Bayesian and Non-Bayesian Approaches for Estimating the Extended Exponential Distribution: Applications to COVID-19 and Carbon Fibers
Alaa A. Khalaf, Mundher A. Khaleel, Eslam Hussam, Gizachew Tirite Gellow, Ali T. Hammad, Ahmed M. Gemeay
Abstract
This study focuses on estimating the parameters of the Odd Burr XII–Exponential (OBXII‑E) distribution using both Bayesian and classical approaches. For the non‑Bayesian framework, seven estimation methods were considered: Maximum Likelihood, Least Squares, Weighted Least Squares, Maximum Product Space, Anderson–Darling, right‑Tailed Anderson–Darling, and Kolmogorov estimators. In the Bayesian context, parameter estimation was carried out using the Markov Chain Monte Carlo (MCMC) technique under different loss functions, including Squared Error, General Entropy, and Linear‑Exponential.
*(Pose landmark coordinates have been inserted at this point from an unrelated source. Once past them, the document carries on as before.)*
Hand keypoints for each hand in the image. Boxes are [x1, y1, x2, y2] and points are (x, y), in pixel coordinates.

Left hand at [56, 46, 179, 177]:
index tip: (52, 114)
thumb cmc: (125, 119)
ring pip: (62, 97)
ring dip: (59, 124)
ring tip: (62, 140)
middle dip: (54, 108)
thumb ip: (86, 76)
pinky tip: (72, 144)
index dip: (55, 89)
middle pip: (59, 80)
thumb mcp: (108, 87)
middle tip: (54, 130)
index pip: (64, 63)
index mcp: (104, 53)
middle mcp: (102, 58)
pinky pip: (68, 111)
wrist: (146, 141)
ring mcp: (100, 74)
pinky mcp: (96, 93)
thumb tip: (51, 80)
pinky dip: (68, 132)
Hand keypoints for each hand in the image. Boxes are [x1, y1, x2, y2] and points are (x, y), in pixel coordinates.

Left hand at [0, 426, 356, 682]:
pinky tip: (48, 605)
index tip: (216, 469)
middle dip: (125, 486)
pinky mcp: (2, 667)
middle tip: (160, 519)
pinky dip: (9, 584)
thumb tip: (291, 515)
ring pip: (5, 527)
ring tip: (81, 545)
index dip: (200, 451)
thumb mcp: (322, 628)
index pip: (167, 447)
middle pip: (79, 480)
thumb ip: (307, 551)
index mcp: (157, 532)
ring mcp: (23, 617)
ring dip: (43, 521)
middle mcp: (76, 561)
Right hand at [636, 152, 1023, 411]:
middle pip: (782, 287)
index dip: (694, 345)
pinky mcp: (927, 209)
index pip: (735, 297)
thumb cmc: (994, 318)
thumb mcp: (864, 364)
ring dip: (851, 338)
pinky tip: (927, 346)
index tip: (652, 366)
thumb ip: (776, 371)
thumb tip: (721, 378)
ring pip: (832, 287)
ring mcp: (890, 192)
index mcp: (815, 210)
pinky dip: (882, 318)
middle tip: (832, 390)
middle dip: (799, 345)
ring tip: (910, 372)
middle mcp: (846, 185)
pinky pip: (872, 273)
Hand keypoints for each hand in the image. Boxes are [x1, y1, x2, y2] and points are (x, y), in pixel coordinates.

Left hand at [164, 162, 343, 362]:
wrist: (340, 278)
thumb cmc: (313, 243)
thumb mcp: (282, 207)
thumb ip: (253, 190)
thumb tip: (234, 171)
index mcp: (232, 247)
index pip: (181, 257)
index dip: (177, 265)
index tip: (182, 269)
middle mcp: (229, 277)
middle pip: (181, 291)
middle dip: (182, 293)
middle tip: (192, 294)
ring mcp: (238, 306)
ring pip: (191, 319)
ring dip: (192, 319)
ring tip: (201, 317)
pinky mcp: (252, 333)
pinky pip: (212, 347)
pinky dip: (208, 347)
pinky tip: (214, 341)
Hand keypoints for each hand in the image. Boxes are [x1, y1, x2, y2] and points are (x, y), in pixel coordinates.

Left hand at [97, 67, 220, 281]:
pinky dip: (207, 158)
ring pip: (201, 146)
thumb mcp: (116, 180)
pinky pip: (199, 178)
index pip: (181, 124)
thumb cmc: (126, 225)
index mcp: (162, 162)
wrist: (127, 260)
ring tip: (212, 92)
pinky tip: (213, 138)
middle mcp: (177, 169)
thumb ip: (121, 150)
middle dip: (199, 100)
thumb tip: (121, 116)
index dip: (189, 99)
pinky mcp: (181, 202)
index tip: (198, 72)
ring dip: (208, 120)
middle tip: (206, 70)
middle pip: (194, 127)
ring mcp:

Through extensive simulation experiments, the accuracy and consistency of each estimator were evaluated, revealing that all methods converge toward the true parameter values as sample size increases. The OBXII‑E distribution was further applied to two real datasets, where it consistently outperformed competing models based on multiple goodness‑of‑fit criteria. Overall, the results confirm the robustness and flexibility of the OBXII‑E distribution in modeling daily COVID-19 and carbon fibers data.